To encourage additional partners to support prevention research, the field will need continue developing biomarker tools, such as liquid biopsy and other non-invasive methods, that can be deployed in standard of care clinical practice, and low-touch trials to allow more efficient data collection and patient follow-up to build the level of evidence necessary to validate surrogate endpoints for prevention trials. Another option for consideration to accelerate prevention research is to tap into real-world evidence to determine success of various prevention methods.

Early diagnosis is clearly helpful as the earlier cancer is detected, the better the chance of beating it. What are some of the most recent developments in diagnosis that give hope that some cancers can be treated earlier? 

GRAIL Galleri, Cologuard, and other liquid biopsy and stool circulating tumor DNA screening assays can be used to detect different cancers, specifically finding a particular mutation or groups of mutations that are known for particular cancers or common across multiple cancer types. With the easy, routine clinic and at-home sample collection methods becoming more prevalent, it opens the possibility for other screening assays to be designed for early detection. This could lead to companies with current diagnostic and monitoring biomarker assays to join in prevention research, driving market competition, making cost less of an issue moving forward.

Key to early diagnosis is the creation of a method for standardization of data across liquid biopsy assays, so that the results can be compared across tests and clinical sites/trials. FNIH and other groups are engaged in developing these tools. In addition, ideally, there would be a consortium of group in the liquid biopsy field sharing methodology and data to create an end-to-end standardization through the entire process. The International Liquid Biopsy Standardization Alliance, a recognized FDA Collaborative Community, is one example of how this could be done.

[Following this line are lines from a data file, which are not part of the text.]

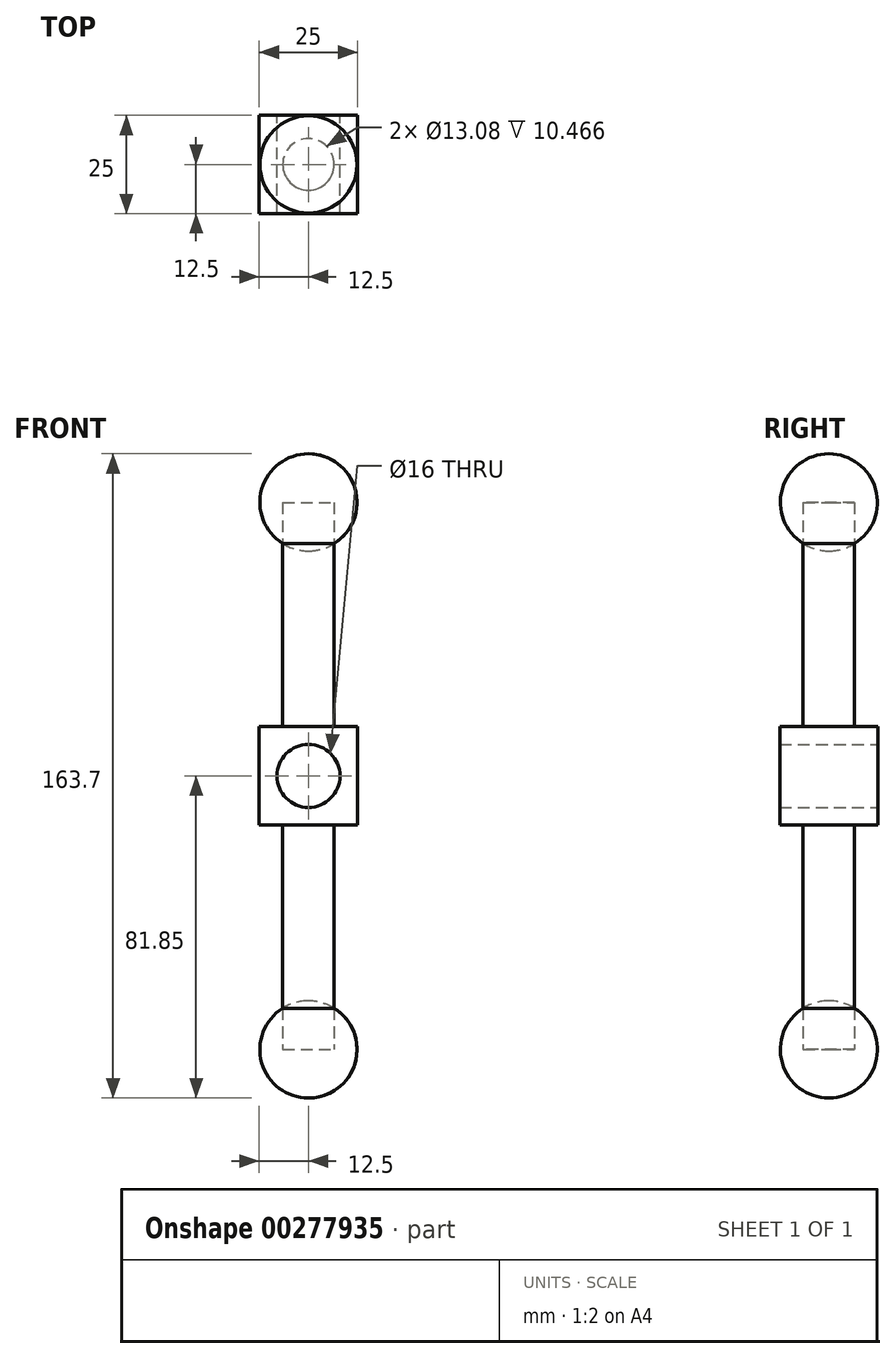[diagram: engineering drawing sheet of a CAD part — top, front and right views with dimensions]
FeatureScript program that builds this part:
annotation { "Feature Type Name" : "Feature", "Feature Type Description" : "" }
export const myFeature = defineFeature(function(context is Context, id is Id, definition is map)
    precondition{}
    {
        {
            var Q0;
            Q0=qCreatedBy(makeId("Front.planeOp"),FACE);
            var sketch = newSketch(context, id + "F0", { "sketchPlane" : qUnion([Q0])});
            skLineSegment(sketch, "E0.bottom", {"start": v(-6.54, -69.5) * mm, "end": v(6.54, -69.5) * mm});
            skLineSegment(sketch, "E0.top", {"start": v(-6.54, 69.5) * mm, "end": v(6.54, 69.5) * mm});
            skLineSegment(sketch, "E0.left", {"start": v(-6.54, -69.5) * mm, "end": v(-6.54, 69.5) * mm});
            skLineSegment(sketch, "E0.right", {"start": v(6.54, -69.5) * mm, "end": v(6.54, 69.5) * mm});
            skPoint(sketch, "E0.middle", {"position": v(0, 0) * mm});
            skCircle(sketch, "E1", {"center": v(0, 69.5) * mm, "radius": 12.34 * mm});
            skCircle(sketch, "E2", {"center": v(0, -69.5) * mm, "radius": 12.34 * mm});
            skLineSegment(sketch, "E3.bottom", {"start": v(12.5, -12.5) * mm, "end": v(-12.5, -12.5) * mm});
            skLineSegment(sketch, "E3.top", {"start": v(12.5, 12.5) * mm, "end": v(-12.5, 12.5) * mm});
            skLineSegment(sketch, "E3.left", {"start": v(12.5, -12.5) * mm, "end": v(12.5, 12.5) * mm});
            skLineSegment(sketch, "E3.right", {"start": v(-12.5, -12.5) * mm, "end": v(-12.5, 12.5) * mm});
            skCircle(sketch, "E4", {"center": v(0, 0) * mm, "radius": 8 * mm});
            skLineSegment(sketch, "E5", {"start": v(0, 69.5) * mm, "end": v(0, -69.5) * mm});
            skLineSegment(sketch, "E6", {"start": v(0, 69.5) * mm, "end": v(0, 81.85) * mm});
            skLineSegment(sketch, "E7", {"start": v(0, -69.5) * mm, "end": v(0, -81.85) * mm});
            skSolve(sketch);
        }
        {
            var Q0;
            {var subQ0=sQuery(id+"F0.wireOp",EDGE,"E3.right");Q0=makeQuery(id+"F0.imprint","IMPRINT",FACE,{"disambiguationData":[TD([[makeQuery(id+"F0.imprint","IMPRINT",EDGE,{"derivedFrom":subQ0}),-1.0]])]});}
            var Q1;
            {var subQ0=sQuery(id+"F0.wireOp",EDGE,"E3.left");Q1=makeQuery(id+"F0.imprint","IMPRINT",FACE,{"disambiguationData":[TD([[makeQuery(id+"F0.imprint","IMPRINT",EDGE,{"derivedFrom":subQ0}),1.0]])]});}
            var Q2;
            {var subQ0=sQuery(id+"F0.wireOp",EDGE,"E3.top");var subQ1=sQuery(id+"F0.wireOp",EDGE,"E0.left");var subQ2=makeQuery(id+"F0.imprint","INTERSECT",VERTEX,{"derivedFrom":[subQ1,subQ0]});Q2=makeQuery(id+"F0.imprint","IMPRINT",FACE,{"disambiguationData":[TD([[makeQuery(id+"F0.imprint","IMPRINT",EDGE,{"disambiguationData":[TD([[subQ2,1.0]])],"derivedFrom":subQ1}),-1.0]])]});}
            var Q3;
            {var subQ0=sQuery(id+"F0.wireOp",EDGE,"E3.bottom");var subQ1=sQuery(id+"F0.wireOp",EDGE,"E0.left");var subQ2=makeQuery(id+"F0.imprint","INTERSECT",VERTEX,{"derivedFrom":[subQ1,subQ0]});Q3=makeQuery(id+"F0.imprint","IMPRINT",FACE,{"disambiguationData":[TD([[makeQuery(id+"F0.imprint","IMPRINT",EDGE,{"disambiguationData":[TD([[subQ2,-1.0]])],"derivedFrom":subQ1}),-1.0]])]});}
            var Q4;
            {var subQ0=sQuery(id+"F0.wireOp",EDGE,"E3.top");var subQ1=sQuery(id+"F0.wireOp",EDGE,"E0.right");var subQ2=makeQuery(id+"F0.imprint","INTERSECT",VERTEX,{"derivedFrom":[subQ1,subQ0]});Q4=makeQuery(id+"F0.imprint","IMPRINT",FACE,{"disambiguationData":[TD([[makeQuery(id+"F0.imprint","IMPRINT",EDGE,{"disambiguationData":[TD([[subQ2,1.0]])],"derivedFrom":subQ1}),1.0]])]});}
            var Q5;
            {var subQ0=sQuery(id+"F0.wireOp",EDGE,"E3.bottom");var subQ1=sQuery(id+"F0.wireOp",EDGE,"E0.right");var subQ2=makeQuery(id+"F0.imprint","INTERSECT",VERTEX,{"derivedFrom":[subQ1,subQ0]});Q5=makeQuery(id+"F0.imprint","IMPRINT",FACE,{"disambiguationData":[TD([[makeQuery(id+"F0.imprint","IMPRINT",EDGE,{"disambiguationData":[TD([[subQ2,-1.0]])],"derivedFrom":subQ1}),1.0]])]});}
            extrude(context, id + "F1", {"entities" : qUnion([Q0, Q1, Q2, Q3, Q4, Q5]), "endBound" : BoundingType.SYMMETRIC, "depth" : 25 * mm});
        }
        {
            var Q0;
            {var subQ0=sQuery(id+"F0.wireOp",EDGE,"E3.top");var subQ1=sQuery(id+"F0.wireOp",EDGE,"E0.right");var subQ2=makeQuery(id+"F0.imprint","INTERSECT",VERTEX,{"derivedFrom":[subQ1,subQ0]});Q0=makeQuery(id+"F0.imprint","IMPRINT",FACE,{"disambiguationData":[TD([[makeQuery(id+"F0.imprint","IMPRINT",EDGE,{"disambiguationData":[TD([[subQ2,-1.0]])],"derivedFrom":subQ1}),1.0]])]});}
            var Q1;
            {var subQ0=sQuery(id+"F0.wireOp",EDGE,"E2");var subQ1=sQuery(id+"F0.wireOp",EDGE,"E0.right");var subQ2=makeQuery(id+"F0.imprint","INTERSECT",VERTEX,{"derivedFrom":[subQ1,subQ0]});Q1=makeQuery(id+"F0.imprint","IMPRINT",FACE,{"disambiguationData":[TD([[makeQuery(id+"F0.imprint","IMPRINT",EDGE,{"disambiguationData":[TD([[subQ2,-1.0]])],"derivedFrom":subQ1}),1.0]])]});}
            var Q2;
            Q2=sQuery(id+"F0.wireOp",EDGE,"E5");
            revolve(context, id + "F2", {"entities" : qUnion([Q0, Q1]), "axis" : qUnion([Q2]), "revolveType" : RevolveType.FULL});
        }
        {
            var Q0;
            {var subQ3=sQuery(id+"F0.wireOp",EDGE,"E6");Q0=makeQuery(id+"F0.imprint","IMPRINT",FACE,{"disambiguationData":[TD([[makeQuery(id+"F0.imprint","IMPRINT",EDGE,{"derivedFrom":subQ3}),-1.0]])]});}
            var Q1;
            {var subQ3=sQuery(id+"F0.wireOp",EDGE,"E7");Q1=makeQuery(id+"F0.imprint","IMPRINT",FACE,{"disambiguationData":[TD([[makeQuery(id+"F0.imprint","IMPRINT",EDGE,{"derivedFrom":subQ3}),1.0]])]});}
            var Q2;
            Q2=sQuery(id+"F0.wireOp",EDGE,"E6");
            revolve(context, id + "F3", {"entities" : qUnion([Q0, Q1]), "axis" : qUnion([Q2]), "revolveType" : RevolveType.FULL});
        }
        {
            var Q0;
            Q0=makeQuery(id+"F1.opExtrude","SWEPT_BODY",BODY,{"disambiguationData":[OSD([sQuery(id+"F0.wireOp",EDGE,"E3.bottom"),sQuery(id+"F0.wireOp",EDGE,"E3.top"),sQuery(id+"F0.wireOp",EDGE,"E3.left"),sQuery(id+"F0.wireOp",EDGE,"E3.right"),sQuery(id+"F0.wireOp",EDGE,"E4")])]});
            var Q1;
            Q1=makeQuery(id+"F2.opRevolve","SWEPT_BODY",BODY,{"disambiguationData":[OSD([sQuery(id+"F0.wireOp",EDGE,"E0.right"),sQuery(id+"F0.wireOp",EDGE,"E1"),sQuery(id+"F0.wireOp",EDGE,"E3.top"),sQuery(id+"F0.wireOp",EDGE,"E5")])]});
            var Q2;
            Q2=makeQuery(id+"F2.opRevolve","SWEPT_BODY",BODY,{"disambiguationData":[OSD([sQuery(id+"F0.wireOp",EDGE,"E0.right"),sQuery(id+"F0.wireOp",EDGE,"E2"),sQuery(id+"F0.wireOp",EDGE,"E3.bottom"),sQuery(id+"F0.wireOp",EDGE,"E5")])]});
            var Q3;
            Q3=makeQuery(id+"F3.opRevolve","SWEPT_BODY",BODY,{"disambiguationData":[OSD([sQuery(id+"F0.wireOp",EDGE,"E0.top"),sQuery(id+"F0.wireOp",EDGE,"E0.right"),sQuery(id+"F0.wireOp",EDGE,"E1"),sQuery(id+"F0.wireOp",EDGE,"E6")])]});
            var Q4;
            Q4=makeQuery(id+"F3.opRevolve","SWEPT_BODY",BODY,{"disambiguationData":[OSD([sQuery(id+"F0.wireOp",EDGE,"E0.bottom"),sQuery(id+"F0.wireOp",EDGE,"E0.right"),sQuery(id+"F0.wireOp",EDGE,"E2"),sQuery(id+"F0.wireOp",EDGE,"E7")])]});
            booleanBodies(context, id + "F4", {"operationType" : BooleanOperationType.UNION, "tools" : qUnion([Q0, Q1, Q2, Q3, Q4])});
        }
    });
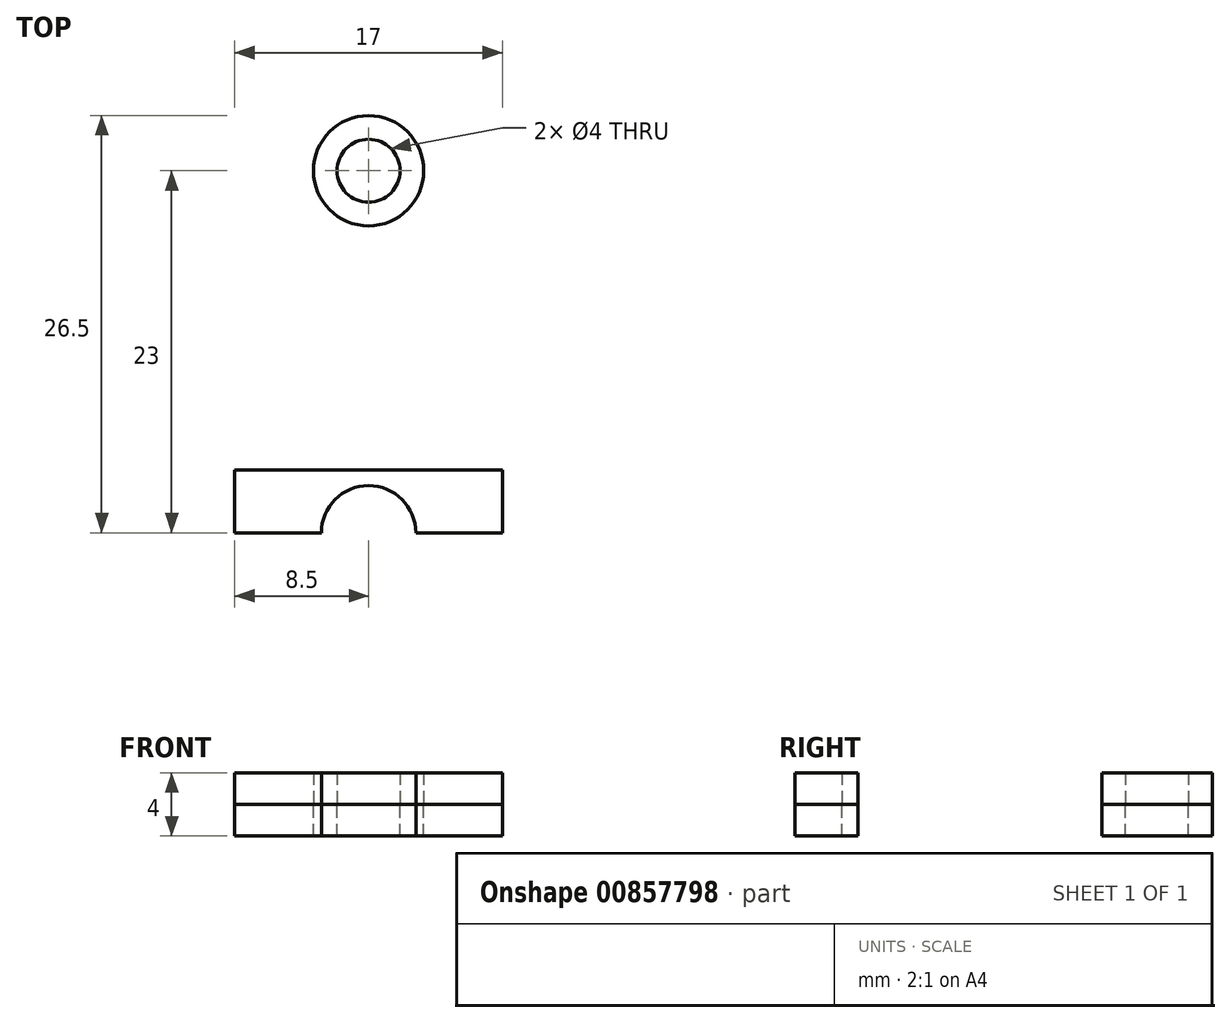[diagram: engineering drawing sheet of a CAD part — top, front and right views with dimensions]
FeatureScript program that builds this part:
annotation { "Feature Type Name" : "Feature", "Feature Type Description" : "" }
export const myFeature = defineFeature(function(context is Context, id is Id, definition is map)
    precondition{}
    {
        {
            var Q0;
            Q0=qCreatedBy(makeId("Top.planeOp"),FACE);
            var sketch = newSketch(context, id + "F0", { "sketchPlane" : qUnion([Q0])});
            skLineSegment(sketch, "E0", {"start": v(0, 11.5) * mm, "end": v(0, -11.5) * mm, "construction": true});
            skCircle(sketch, "E1", {"center": v(0, 11.5) * mm, "radius": 2 * mm});
            skArc(sketch, "E2", {"start": v(3, -11.5) * mm, "mid": v(0, -8.5) * mm, "end": v(-3, -11.5) * mm});
            skLineSegment(sketch, "E3", {"start": v(-4.5, -11.5) * mm, "end": v(-8.5, -11.5) * mm});
            skLineSegment(sketch, "E4", {"start": v(4.5, -11.5) * mm, "end": v(8.5, -11.5) * mm});
            skLineSegment(sketch, "E5", {"start": v(-8.5, -11.5) * mm, "end": v(-8.5, -7.5) * mm});
            skLineSegment(sketch, "E6", {"start": v(-4.5, -11.5) * mm, "end": v(-3, -11.5) * mm});
            skLineSegment(sketch, "E7.trimOffspring", {"start": v(3, -11.5) * mm, "end": v(4.5, -11.5) * mm});
            skLineSegment(sketch, "E8", {"start": v(-2, 11.5) * mm, "end": v(-2, -17.52) * mm, "construction": true});
            skLineSegment(sketch, "E9", {"start": v(-8.5, -7.5) * mm, "end": v(1.2, -7.5) * mm, "construction": true});
            skFitSpline(sketch, "E10", {"points": [v(-2, 8.63) * mm, v(-8.5, -7.5) * mm], "startDerivative": vector(0, -25.88) * mm, "endDerivative": vector(-19.5, 0) * mm});
            skFitSpline(sketch, "E11.MirrorCS", {"points": [v(2, 8.63) * mm, v(8.5, -7.5) * mm], "startDerivative": vector(0, -25.88) * mm, "endDerivative": vector(19.5, 0) * mm});
            skLineSegment(sketch, "E12.MirrorCS", {"start": v(8.5, -11.5) * mm, "end": v(8.5, -7.5) * mm});
            skLineSegment(sketch, "E13", {"start": v(-8.5, -7.5) * mm, "end": v(8.5, -7.5) * mm});
            skCircle(sketch, "E14", {"center": v(0, 11.5) * mm, "radius": 3.5 * mm});
            skLineSegment(sketch, "E15", {"start": v(5.7, 9) * mm, "end": v(-5.57, 9) * mm, "construction": true});
            skSolve(sketch);
        }
        {
            var Q0;
            Q0=sQuery(id+"F0.wireOp",EDGE,"E15");
            cPlane(context, id + "F1", {"entities" : qUnion([Q0]), "cplaneType" : CPlaneType.LINE_ANGLE, "offset" : 25 * mm, "angle" : 0 * degree, "width" : 150 * mm, "height" : 150 * mm});
        }
        {
            var Q0;
            Q0=makeQuery(id+"F0.imprint","IMPRINT",FACE,{"disambiguationData":[TD([[makeQuery(id+"F0.imprint","IMPRINT",EDGE,{"derivedFrom":sQuery(id+"F0.wireOp",EDGE,"E1")}),-1.0]])]});
            var Q1;
            Q1=makeQuery(id+"F0.imprint","IMPRINT",FACE,{"disambiguationData":[TD([[makeQuery(id+"F0.imprint","IMPRINT",EDGE,{"derivedFrom":sQuery(id+"F0.wireOp",EDGE,"E2")}),-1.0]])]});
            extrude(context, id + "F2", {"entities" : qUnion([Q0, Q1]), "depth" : 2 * mm, "offsetDistance" : 25 * mm});
        }
        {
            var Q0;
            Q0=makeQuery(id+"F2.opExtrude","CAP_FACE",FACE,{"disambiguationData":[OSD([sQuery(id+"F0.wireOp",EDGE,"E1"),sQuery(id+"F0.wireOp",EDGE,"E2"),sQuery(id+"F0.wireOp",EDGE,"E3"),sQuery(id+"F0.wireOp",EDGE,"E4"),sQuery(id+"F0.wireOp",EDGE,"E5"),sQuery(id+"F0.wireOp",EDGE,"E6"),sQuery(id+"F0.wireOp",EDGE,"E7.trimOffspring"),sQuery(id+"F0.wireOp",EDGE,"E10"),sQuery(id+"F0.wireOp",EDGE,"E11.MirrorCS"),sQuery(id+"F0.wireOp",EDGE,"E12.MirrorCS"),sQuery(id+"F0.wireOp",EDGE,"aEQbBj8d-6Gct-pY18-32jC-V7RseD2QgONP")])],"isStart":false});
            var sketch = newSketch(context, id + "F3", { "sketchPlane" : qUnion([Q0])});
            skCircle(sketch, "E16", {"center": v(0, 11.5) * mm, "radius": 3.5 * mm});
            skCircle(sketch, "E17", {"center": v(0, -11.5) * mm, "radius": 3 * mm});
            skLineSegment(sketch, "E18", {"start": v(0, -11.5) * mm, "end": v(0, -1.5) * mm, "construction": true});
            skLineSegment(sketch, "E19", {"start": v(-7, -1.5) * mm, "end": v(7, -1.5) * mm, "construction": true});
            skSolve(sketch);
        }
        {
            var Q0;
            Q0=sQuery(id+"F3.wireOp",EDGE,"E19");
            cPlane(context, id + "F4", {"entities" : qUnion([Q0]), "cplaneType" : CPlaneType.LINE_ANGLE, "offset" : 25 * mm, "angle" : 0 * degree, "width" : 150 * mm, "height" : 150 * mm});
        }
        {
            var Q0;
            Q0=makeQuery(id+"F2.opExtrude","SWEPT_BODY",BODY,{"disambiguationData":[OSD([sQuery(id+"F0.wireOp",EDGE,"E2"),sQuery(id+"F0.wireOp",EDGE,"E3"),sQuery(id+"F0.wireOp",EDGE,"E4"),sQuery(id+"F0.wireOp",EDGE,"E5"),sQuery(id+"F0.wireOp",EDGE,"E6"),sQuery(id+"F0.wireOp",EDGE,"E7.trimOffspring"),sQuery(id+"F0.wireOp",EDGE,"E12.MirrorCS"),sQuery(id+"F0.wireOp",EDGE,"E13")])]});
            var Q1;
            Q1=makeQuery(id+"F2.opExtrude","SWEPT_BODY",BODY,{"disambiguationData":[OSD([sQuery(id+"F0.wireOp",EDGE,"E1"),sQuery(id+"F0.wireOp",EDGE,"E14")])]});
            var Q2;
            Q2=qCreatedBy(makeId("Top.planeOp"),FACE);
            mirror(context, id + "F5", {"entities" : qUnion([Q0, Q1]), "mirrorPlane" : qUnion([Q2])});
        }
    });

Once we can standardize assay results, validation and qualification of particular biomarkers, regardless of the assay used, will be the natural next step toward prevention. Clinical validation of diagnostic and monitoring biomarkers that can be correlated with better patient outcomes allows them to be further refined for early detection of lower levels of cancer. Further qualification of these biomarkers, then allows them to be recognized as valid tests for regulatory and reimbursement organization support.

Recognition by these groups and deployment of valid biomarkers will ensure patients are able to receive medical care that prevents disease or catches it early enough for treatment to be more effective.

What are some of the research areas with the best hopes of making a difference, and are there any new tools to expedite some of these paths?

The use of artificial intelligence (AI) to mine data and determine better therapy combinations for each type of cancer can help treatments expand into larger groups of people. To use AI to its fullest extent as a research tool, we need to harness the power of data and create universally available databases. These databases could aggregate data in a federated model, allowing us to train AI in a comprehensive way.

This AI training on cancer data can also feed research on other diseases, helping with future drug development for multiple fields.

The other tool needed to make a difference in research is the deployment of decentralized trial models that allow treatments to reach more representative populations and underserved communities. By increasing trial diversity and creating a more representative research population, we can meet patients where they are, reaching more people and gathering more data that will help us make more universally relevant discoveries in an expedited fashion.